- _Exercise description_
Copy the lines below word for word, from the very first one through the line containing "21: (563, 356)", both ends included. Leave the pictures out of your copy.

- _Source material_
+++

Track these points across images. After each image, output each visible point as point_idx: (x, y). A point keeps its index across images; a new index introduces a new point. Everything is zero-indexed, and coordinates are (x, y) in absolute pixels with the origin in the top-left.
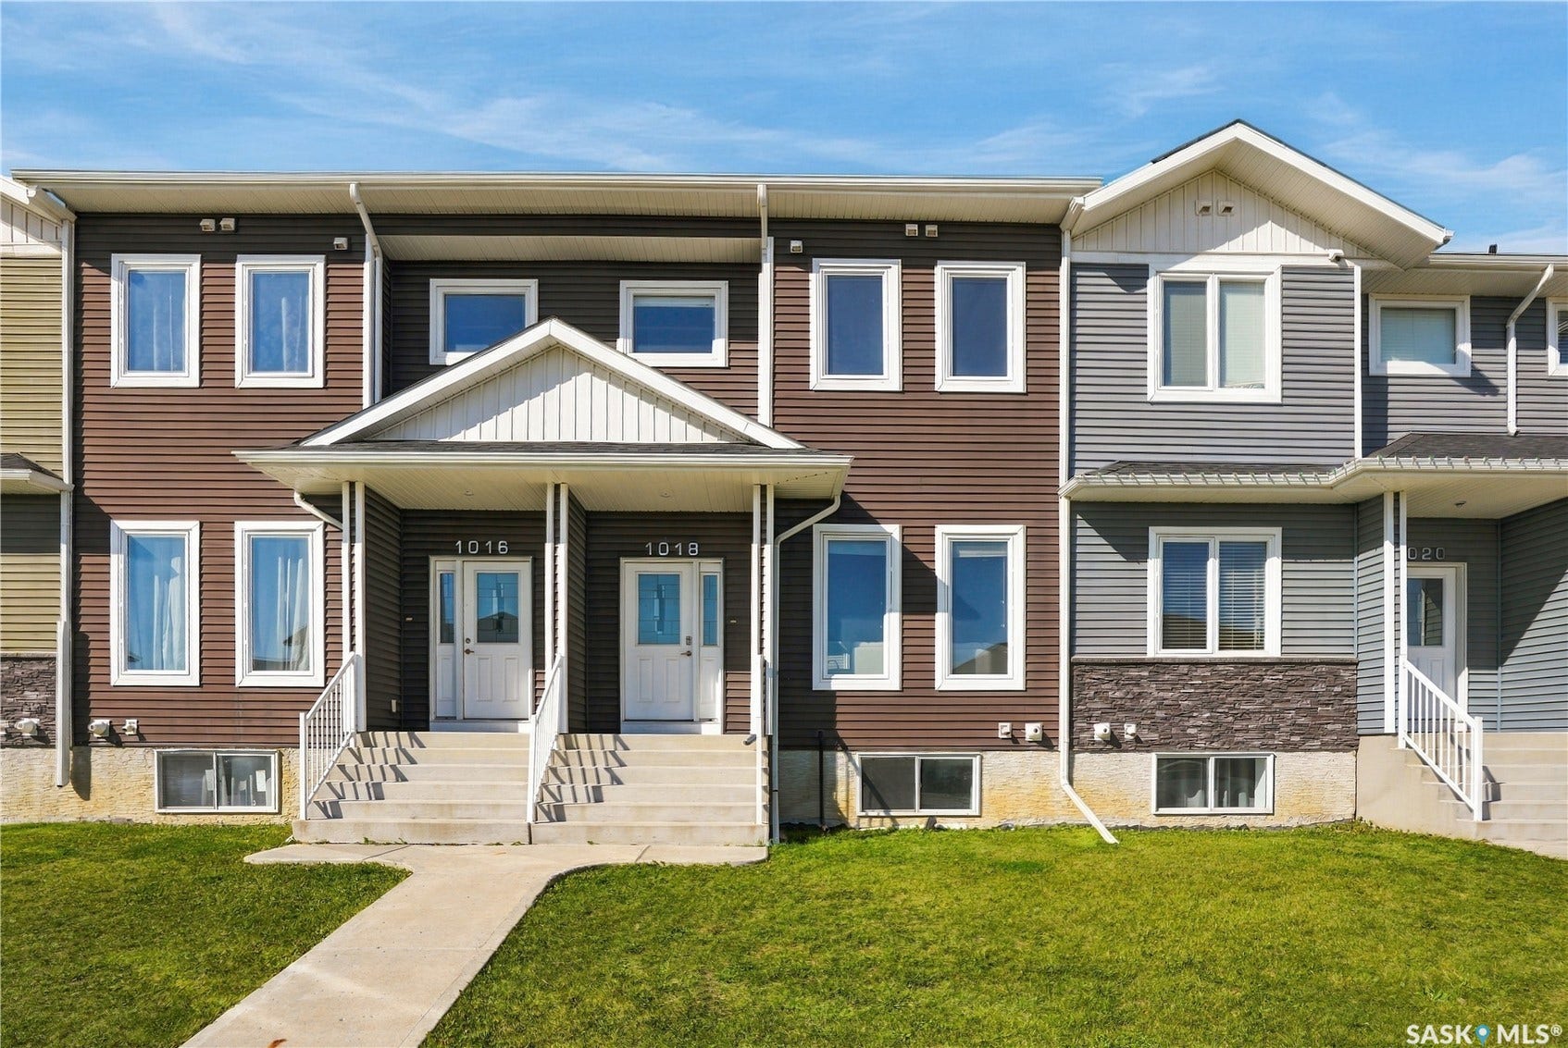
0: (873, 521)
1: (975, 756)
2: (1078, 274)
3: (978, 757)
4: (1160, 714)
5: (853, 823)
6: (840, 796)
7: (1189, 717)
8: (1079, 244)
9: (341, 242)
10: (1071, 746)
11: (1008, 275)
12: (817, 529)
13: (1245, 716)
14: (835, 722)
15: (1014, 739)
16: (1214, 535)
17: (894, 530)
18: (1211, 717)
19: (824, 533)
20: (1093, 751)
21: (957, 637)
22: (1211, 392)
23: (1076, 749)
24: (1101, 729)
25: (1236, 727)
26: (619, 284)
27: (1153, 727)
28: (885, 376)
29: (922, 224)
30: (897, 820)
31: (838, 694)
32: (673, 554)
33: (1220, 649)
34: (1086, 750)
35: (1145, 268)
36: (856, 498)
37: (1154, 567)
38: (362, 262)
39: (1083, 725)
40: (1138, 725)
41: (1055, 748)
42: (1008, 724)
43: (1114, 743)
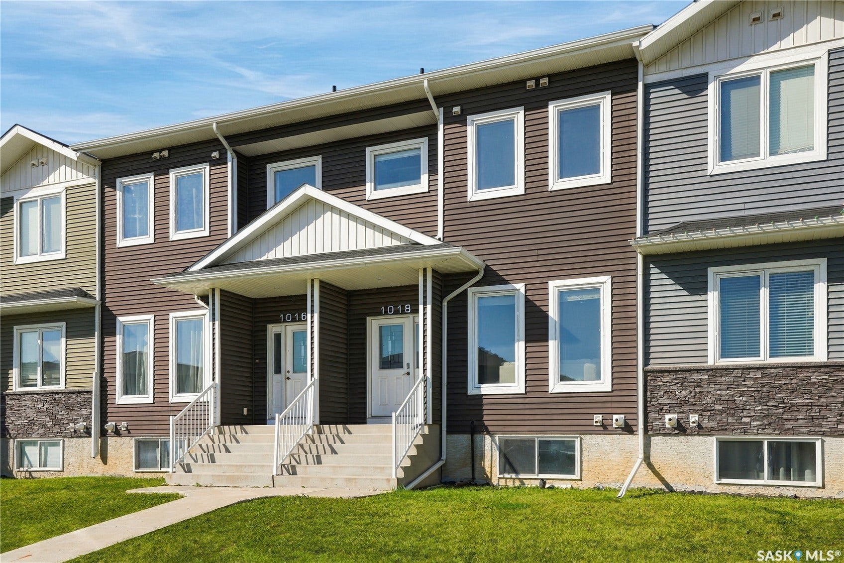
0: (506, 282)
1: (577, 438)
2: (651, 91)
3: (579, 438)
4: (717, 407)
5: (495, 481)
6: (487, 464)
7: (743, 410)
8: (652, 69)
9: (216, 154)
10: (646, 430)
11: (601, 102)
12: (470, 291)
13: (792, 408)
14: (482, 416)
15: (604, 426)
16: (767, 269)
17: (520, 287)
18: (763, 409)
19: (475, 293)
20: (665, 435)
21: (563, 356)
22: (764, 160)
23: (650, 433)
24: (670, 418)
25: (784, 417)
26: (365, 150)
27: (711, 418)
28: (516, 185)
29: (537, 79)
30: (524, 481)
31: (484, 397)
32: (396, 312)
33: (770, 356)
34: (658, 435)
35: (706, 75)
36: (494, 268)
37: (712, 298)
38: (226, 163)
39: (655, 415)
40: (701, 415)
41: (635, 433)
42: (601, 416)
43: (681, 429)
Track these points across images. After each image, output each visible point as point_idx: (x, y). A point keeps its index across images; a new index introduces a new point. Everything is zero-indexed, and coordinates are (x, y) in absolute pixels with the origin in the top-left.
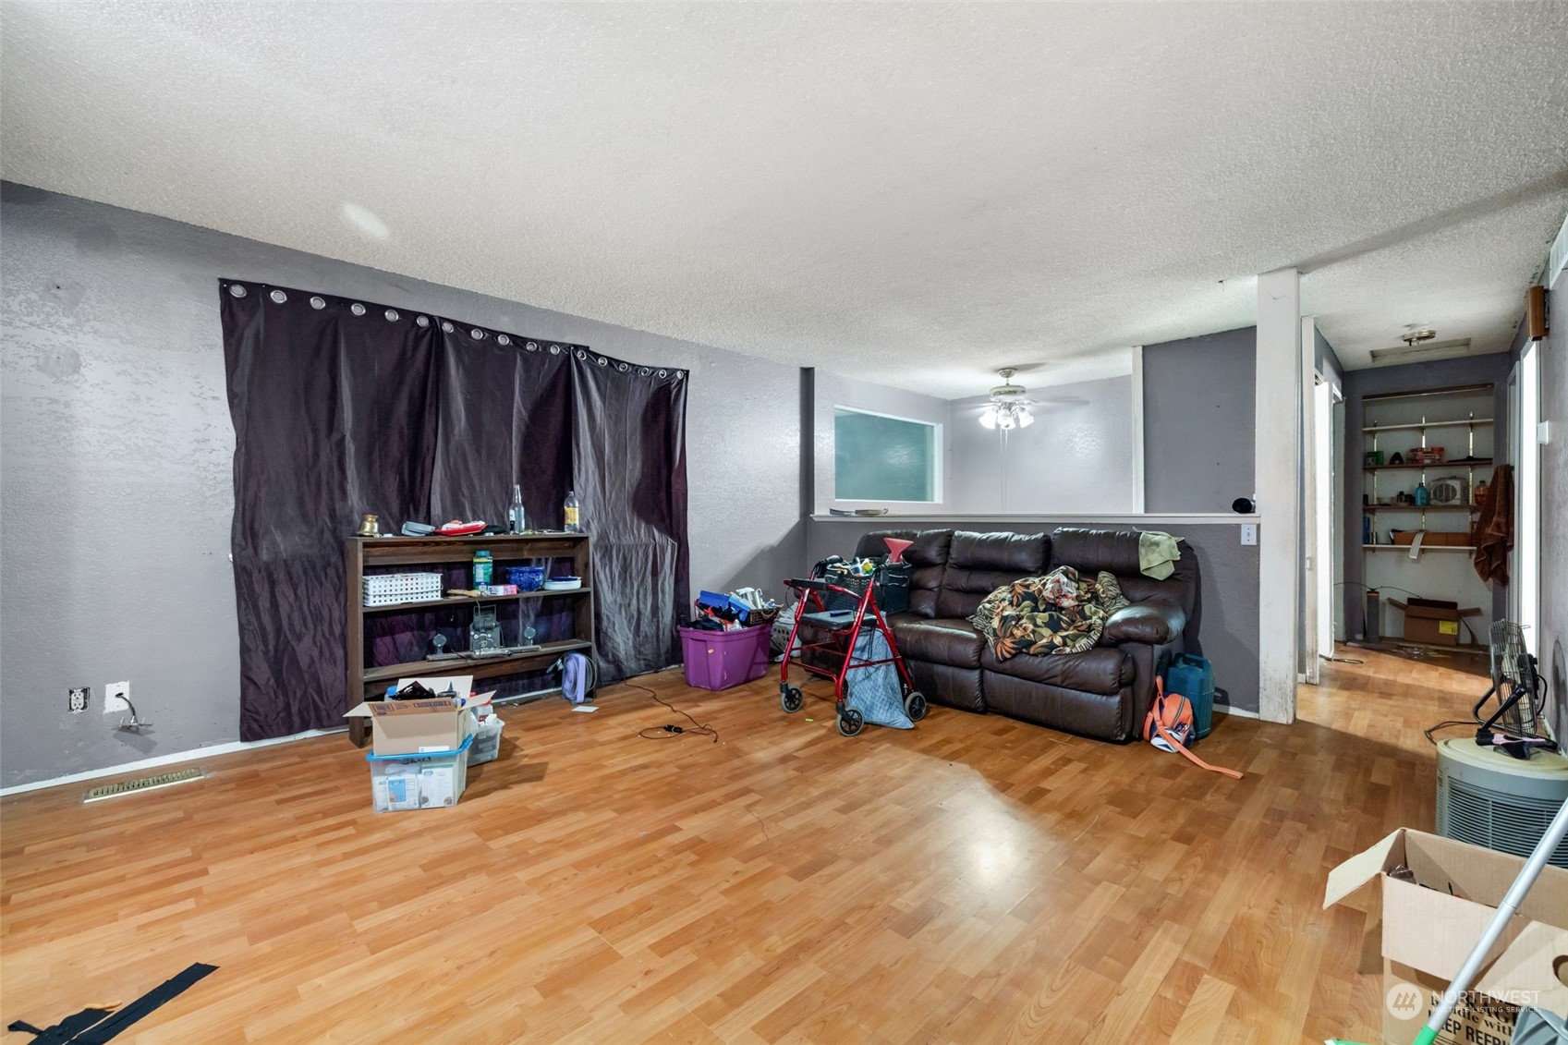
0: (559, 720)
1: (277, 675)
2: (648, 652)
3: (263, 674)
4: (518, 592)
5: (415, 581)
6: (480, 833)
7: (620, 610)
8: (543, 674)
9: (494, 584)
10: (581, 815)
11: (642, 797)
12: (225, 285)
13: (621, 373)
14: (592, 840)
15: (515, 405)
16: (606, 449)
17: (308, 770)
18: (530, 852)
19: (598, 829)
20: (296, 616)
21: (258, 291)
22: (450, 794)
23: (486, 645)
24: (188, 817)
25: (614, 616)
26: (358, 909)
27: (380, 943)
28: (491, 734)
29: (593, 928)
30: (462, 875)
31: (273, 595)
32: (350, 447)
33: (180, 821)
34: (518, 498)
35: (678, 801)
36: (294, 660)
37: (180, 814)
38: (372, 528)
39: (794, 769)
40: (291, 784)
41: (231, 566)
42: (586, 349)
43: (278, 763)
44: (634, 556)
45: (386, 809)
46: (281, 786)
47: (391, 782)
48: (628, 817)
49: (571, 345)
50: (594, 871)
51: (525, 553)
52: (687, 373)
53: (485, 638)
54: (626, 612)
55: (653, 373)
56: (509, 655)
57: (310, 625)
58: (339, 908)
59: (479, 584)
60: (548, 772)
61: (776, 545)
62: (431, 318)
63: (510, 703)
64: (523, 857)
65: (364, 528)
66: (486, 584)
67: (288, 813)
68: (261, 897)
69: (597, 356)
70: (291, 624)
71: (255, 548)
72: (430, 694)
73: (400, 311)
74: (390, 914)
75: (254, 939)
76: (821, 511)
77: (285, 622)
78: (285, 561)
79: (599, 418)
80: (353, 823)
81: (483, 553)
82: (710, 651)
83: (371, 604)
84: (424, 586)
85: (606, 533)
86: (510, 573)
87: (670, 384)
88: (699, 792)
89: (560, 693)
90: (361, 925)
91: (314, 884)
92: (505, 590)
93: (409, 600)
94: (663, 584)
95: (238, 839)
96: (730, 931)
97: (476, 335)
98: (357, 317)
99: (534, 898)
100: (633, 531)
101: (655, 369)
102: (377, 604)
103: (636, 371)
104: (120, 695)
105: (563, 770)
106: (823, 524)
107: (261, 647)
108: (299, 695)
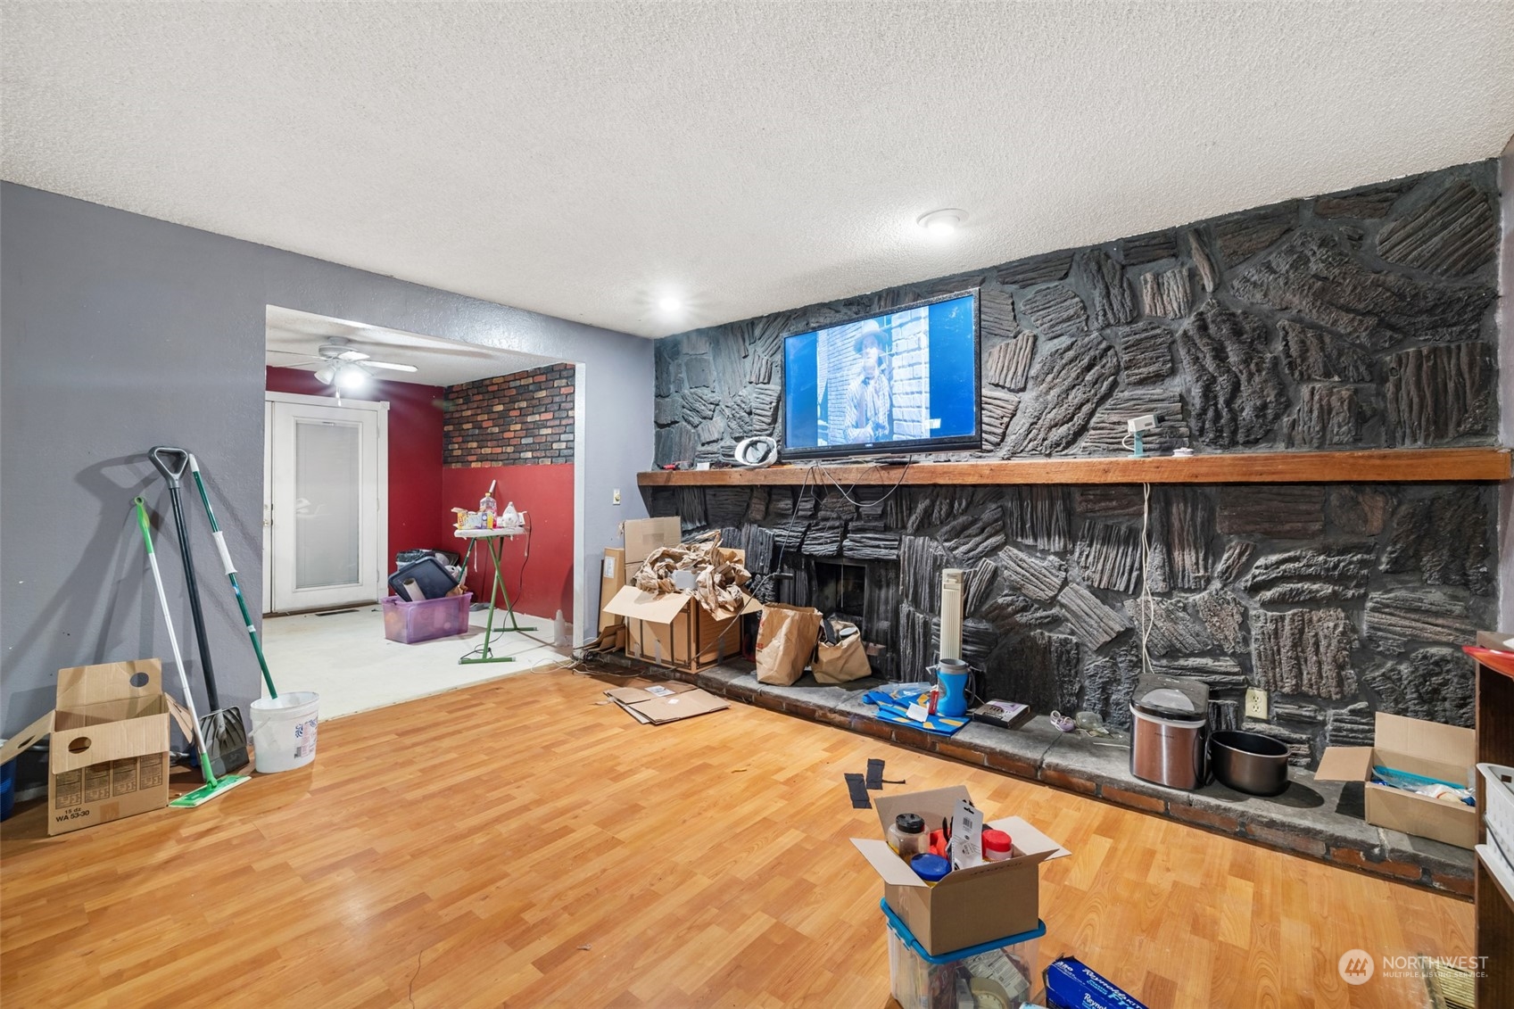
29: (619, 840)
96: (512, 844)
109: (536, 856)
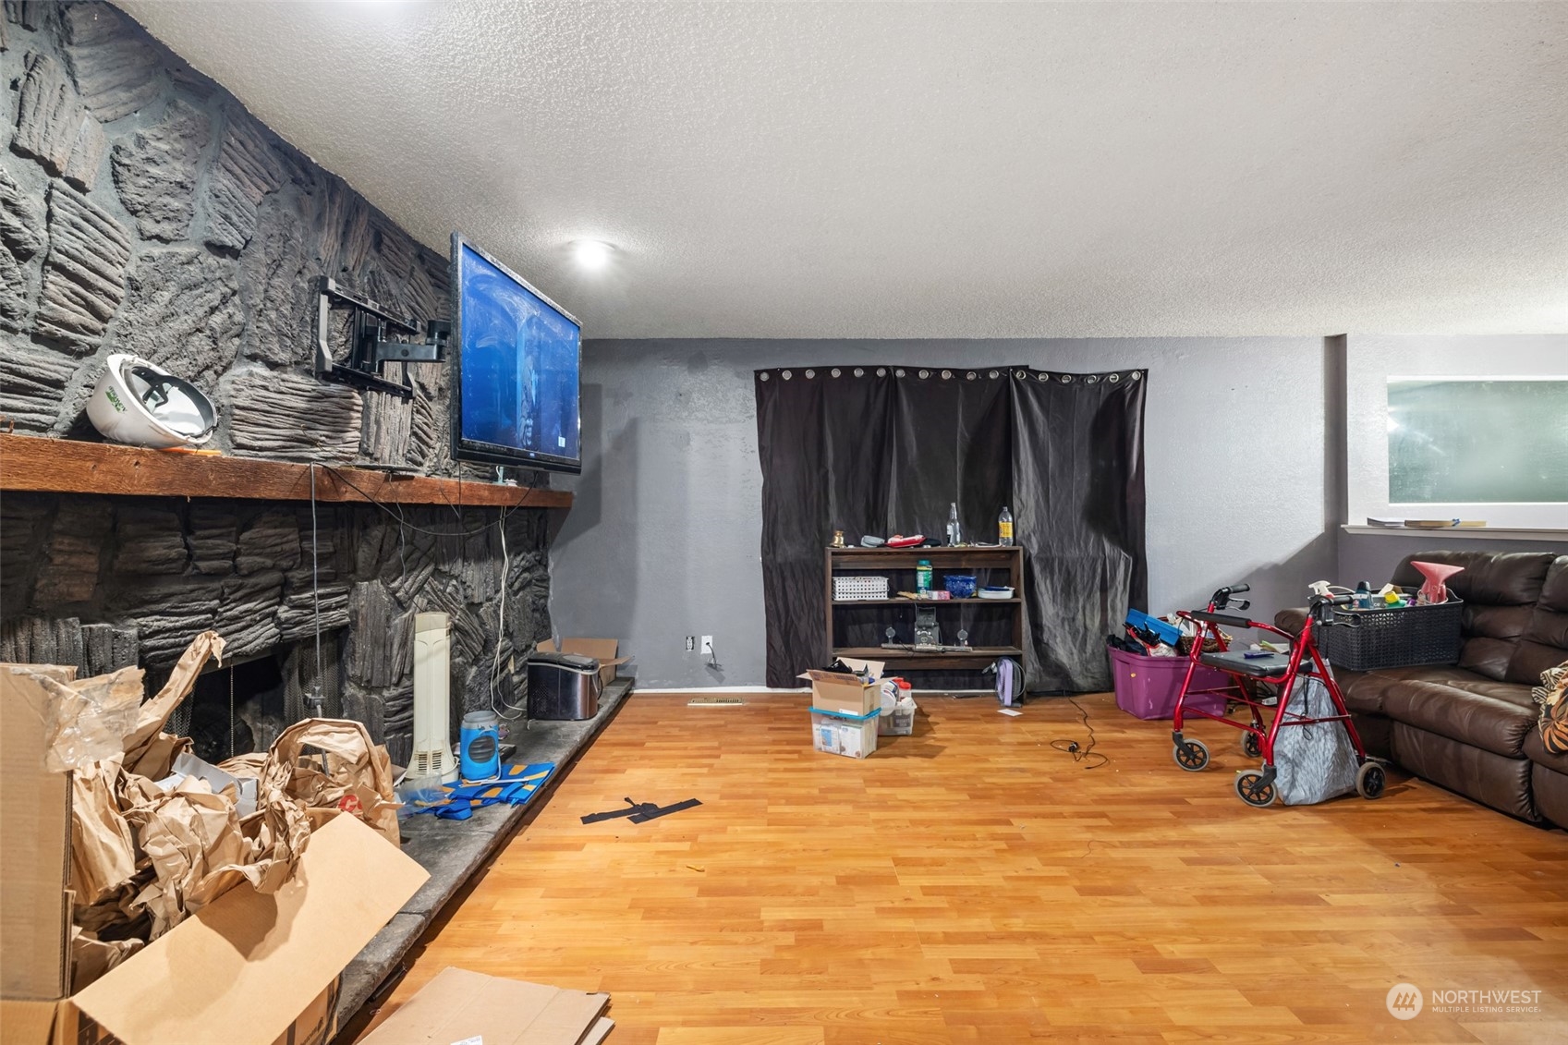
0: (980, 717)
1: (786, 644)
2: (1096, 671)
3: (778, 643)
4: (951, 598)
5: (871, 583)
6: (865, 781)
7: (1063, 623)
8: (977, 675)
9: (930, 590)
10: (943, 790)
11: (1001, 792)
12: (758, 373)
13: (1066, 384)
14: (936, 810)
15: (959, 430)
16: (1051, 459)
17: (793, 714)
18: (889, 803)
19: (946, 804)
20: (797, 603)
21: (775, 373)
22: (859, 749)
23: (926, 642)
24: (725, 726)
25: (1055, 629)
26: (774, 800)
27: (775, 821)
28: (906, 713)
29: (894, 861)
30: (839, 802)
31: (784, 587)
32: (832, 479)
33: (720, 726)
34: (955, 514)
35: (1028, 804)
36: (796, 634)
37: (722, 722)
38: (840, 541)
39: (1171, 812)
40: (782, 719)
41: (761, 565)
42: (1026, 368)
43: (781, 705)
44: (1079, 570)
45: (820, 749)
46: (775, 720)
47: (823, 730)
48: (977, 802)
49: (1009, 367)
50: (922, 829)
51: (964, 563)
52: (1145, 373)
53: (925, 635)
54: (1070, 625)
55: (1102, 379)
56: (943, 652)
57: (806, 611)
58: (766, 796)
59: (921, 588)
60: (942, 754)
61: (1281, 564)
62: (887, 368)
63: (950, 695)
64: (882, 804)
65: (834, 540)
66: (926, 589)
67: (769, 737)
68: (735, 778)
69: (1037, 373)
70: (794, 608)
71: (774, 553)
72: (849, 671)
73: (864, 368)
74: (787, 809)
75: (722, 798)
76: (1356, 520)
77: (791, 607)
78: (791, 563)
79: (1041, 432)
80: (799, 752)
81: (924, 562)
82: (1133, 675)
83: (837, 599)
84: (879, 587)
85: (1048, 545)
86: (946, 580)
87: (1124, 387)
88: (1054, 802)
89: (996, 695)
90: (771, 809)
91: (761, 780)
92: (939, 595)
93: (864, 598)
94: (1113, 601)
95: (741, 744)
96: (987, 902)
97: (923, 375)
98: (836, 379)
99: (871, 830)
100: (1080, 545)
101: (1103, 376)
102: (841, 599)
103: (1082, 380)
104: (708, 644)
105: (954, 756)
106: (1358, 539)
107: (777, 624)
108: (799, 658)
109: (971, 881)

+++

- _Answer to the exercise_
Track these points across images. After each image, output each visible point as point_idx: (x, y). A point keeps its index across images; a new index introduces a new point. Everything is zero-indexed, and coordinates are (x, y) in absolute pixels with the origin in the top-left.
0: (873, 521)
1: (975, 756)
2: (1078, 274)
3: (978, 757)
4: (1160, 714)
5: (853, 823)
6: (840, 796)
7: (1189, 717)
8: (1079, 244)
9: (341, 242)
10: (1071, 746)
11: (1008, 275)
12: (817, 529)
13: (1245, 716)
14: (835, 722)
15: (1014, 739)
16: (1214, 535)
17: (894, 530)
18: (1211, 717)
19: (824, 533)
20: (1093, 751)
21: (957, 637)
22: (1211, 392)
23: (1076, 749)
24: (1101, 729)
25: (1236, 727)
26: (619, 284)
27: (1153, 727)
28: (885, 376)
29: (922, 224)
30: (897, 820)
31: (838, 694)
32: (673, 554)
33: (1220, 649)
34: (1086, 750)
35: (1145, 268)
36: (856, 498)
37: (1154, 567)
38: (362, 262)
39: (1083, 725)
40: (1138, 725)
41: (1055, 748)
42: (1008, 724)
43: (1114, 743)
0: (506, 282)
1: (577, 438)
2: (651, 91)
3: (579, 438)
4: (717, 407)
5: (495, 481)
6: (487, 464)
7: (743, 410)
8: (652, 69)
9: (216, 154)
10: (646, 430)
11: (601, 102)
12: (470, 291)
13: (792, 408)
14: (482, 416)
15: (604, 426)
16: (767, 269)
17: (520, 287)
18: (763, 409)
19: (475, 293)
20: (665, 435)
21: (563, 356)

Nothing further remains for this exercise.